The Adoption, Evolution, and Promise of Big Data
The appeal of exploiting new data sources has drawn some fund companies to add elements of big data into their own processes. However, two firms in the ’40 Act space stand out for how far along they are in their adoption. Both BlackRock's Systematic Active Equity team and Goldman Sachs' Quantitative Investment Strategy team have been using alternative data to pick stocks for the better part of the decade. Both teams started out in the hedge fund units at their respective firms, which helps explain why they were early adopters. Quantitative managers seeking high fees from hedge fund investors need to stay near the cutting edge to compete. Those higher fees also give these businesses a bigger budget to spend on staff and technology.

Of course, how they use unstructured data and how prevalent it is in their models has evolved significantly over time. For example, today about one third of the signals used to forecast stock prices in their models are based on nontraditional data; 10 years ago, none of these signals leveraged alternative data sources and only a handful composed the model.

Other heavyweight firms like Vanguard and T. Rowe Price have also begun exploring ways to use some of these new techniques, but it's not currently a significant component of their processes. Traditional fundamental shops have also explored nontraditional data sources to supplement their bottom-up, fundamental research efforts.

These alternative data sources offer information that can't be found in traditional company filings, conversations with management, technical analysis, or popular investment factors. The data is generally updated more frequently than traditional data. The idea is that with more useful and timely information, the models they use to select stocks can make better forecasts about future prices, or fundamental managers can supplement existing research and build out a more robust mosaic of information as they search for attractive investments. While more information can add more value, that is not a given.

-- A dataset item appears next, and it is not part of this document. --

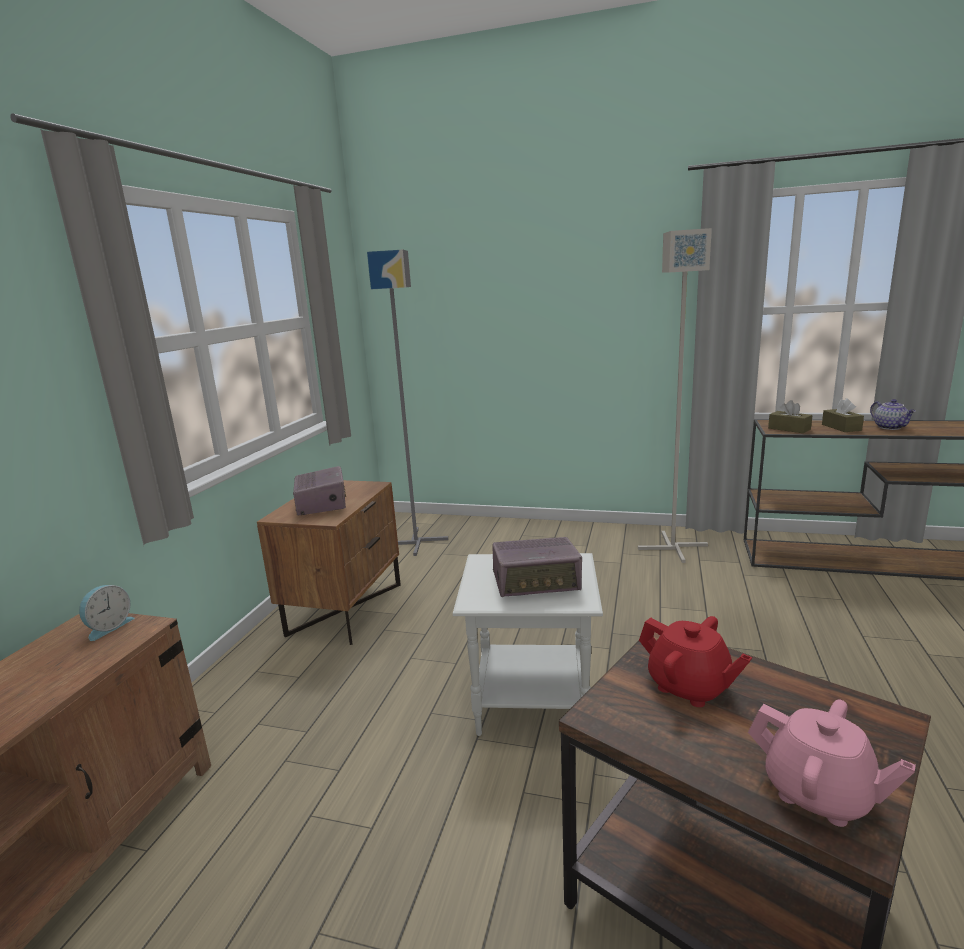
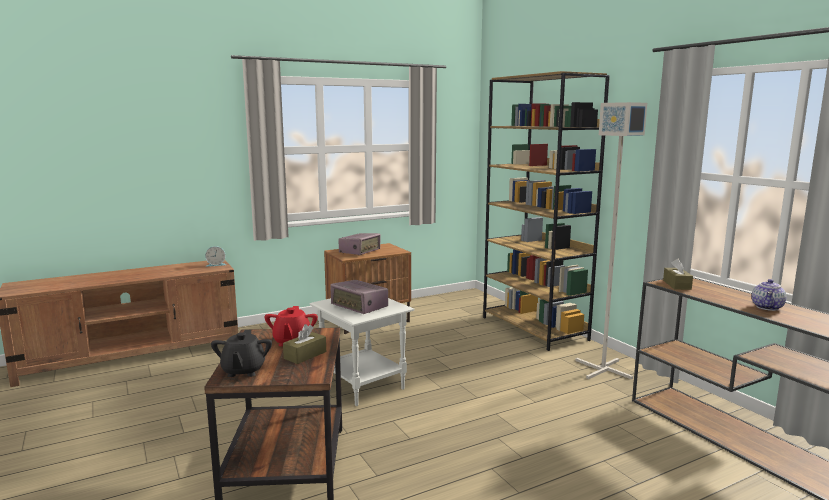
camera: 45 degrees right, 5 degrees down
grey floor lamp [367,250,448,556] -> none
pink teapot [748,700,916,827] -> black teapot [211,330,272,377]
brown tissue box [822,398,864,432] -> brown tissue box moved to [283,324,326,364]
none -> brown bookcase [483,71,610,351]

As with any sounds-too-good-to-be-true financial innovation, people are right to be skeptical. Using alternative data is not necessarily going to lead to a sudden reversal in active managers' fortunes and turn them into alpha-generating machines. But it would also be naïve to dismiss big data's potential to incrementally improve a manager's process simply because it's new.

Like any input into an investment process, there are complexities. For one, a large quantity of data is informative, but it also introduces additional noise. While the increased availability of data can be a plus, quantity does not ensure quality, so making sure managers can sift through the data and capture insights, without overcomplicating their decision-making process, is key. Further, since the emergence of big data and nontraditional data sources is a relatively new phenomenon, it remains to be seen if some of these inputs have staying power and can add value over a full market cycle.

Having access to a large and unique data set isn't like finding a bag full of magic market-beating beans. The ability to access, test, validate, and implement this unstructured data into an investment process is critical to making the data useful. As a result, firms now not only have to attract strong investment talent--quantitative researchers with programming experience and data science backgrounds are also needed to aid in this effort.

Big data and data science are additional tools that are being increasingly adopted by firms as another means to get an informational edge. However, as with any input, the data is not infallible. Crowding and signal decay are ever-present risks to this style of investing, as are data mining or identifying patterns and relationships in the data that are not sustainable or informative. Further, relationships can change or even disappear over time as more investors pile into the same factors or exposures.

While the use of new data and tools is exciting, it is also untested over a full market cycle, and while we are optimistic on some of the benefits, we also maintain a healthy level of skepticism. Specifically, it is not just the availability of the data but what is done with it. Like managers that use traditional inputs, some will be more successful than others.

But the potential for new alpha sources is real. The rationale is that if information is widely available and easily obtained, it likely will not serve as a sustainable source of alpha. While the firms exploiting alternative data and delivering strategies in '40 Act vehicles do not rely on proprietary data sources, they do have unique ways of combining, parsing, and analyzing the data, which leads to differentiation in performance patterns and exposures. The early adoption of some of these techniques discussed here is only the beginning of a widespread use of nontraditional data and data science in the mutual fund space. Further, the systematic processes are scalable and thus large investment firms such as those discussed here can offer actively managed, systematic strategies at relatively low costs to traditional actively managed peers'.